■ WHAT IS BEING ASKED
Please return the lines below word for word, leaving the pictures out of your answer.

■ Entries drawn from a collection

============

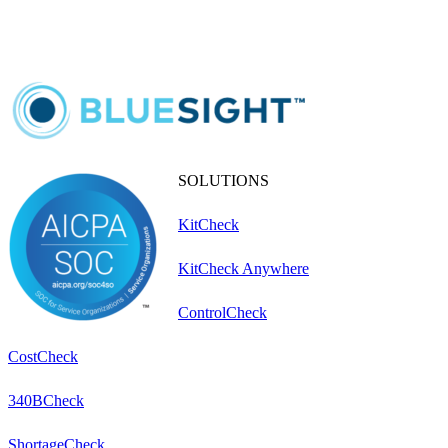
SOLUTIONS
KitCheck
KitCheck Anywhere
ControlCheck
CostCheck
340BCheck
ShortageCheck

============

■ WRITTEN SOLUTION
SOLUTIONS
KitCheck
KitCheck Anywhere
ControlCheck
CostCheck
340BCheck
ShortageCheck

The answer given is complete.